Working data.
==========
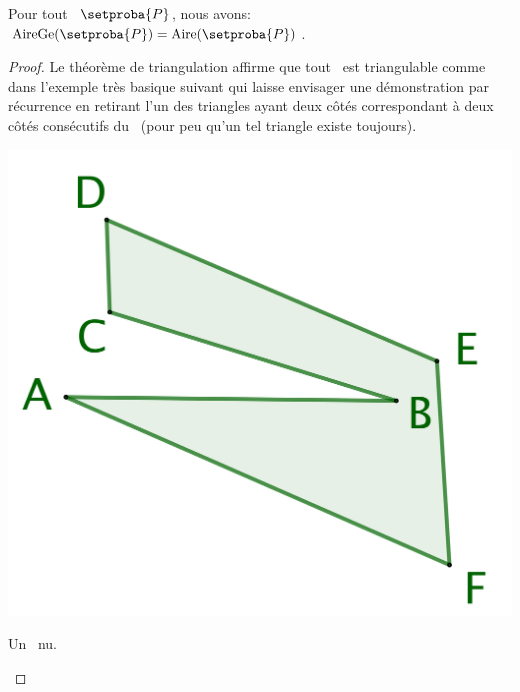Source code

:     


\begin{fact}
    Pour tout \ngone\ $\setproba{P}$, nous avons: $\garea{\setproba{P}} = \area{\setproba{P}}$.
\end{fact}


\begin{proof}
    Le théorème de triangulation affirme que tout \ngone\ est triangulable comme dans l'exemple très basique suivant qui laisse envisager une démonstration par récurrence en retirant l'un des triangles ayant deux côtés correspondant à deux côtés consécutifs du \ngone\ (pour peu qu'un tel triangle existe toujours).

    
    \begin{multicols}{3}
        \small\itshape
        \begin{center}
            \includegraphics[scale=.4]{content/polygon/sufficient-cond/triangulation-1.png}
        
            \smallskip
            Un \ngone\ nu.
        \end{center}


\end{multicols}
\end{proof}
==========
Each line of the entries above that contains "begin" must be copied into the answer.

Expected answer.
\begin{fact}
\begin{proof}
    \begin{multicols}{3}
        \begin{center}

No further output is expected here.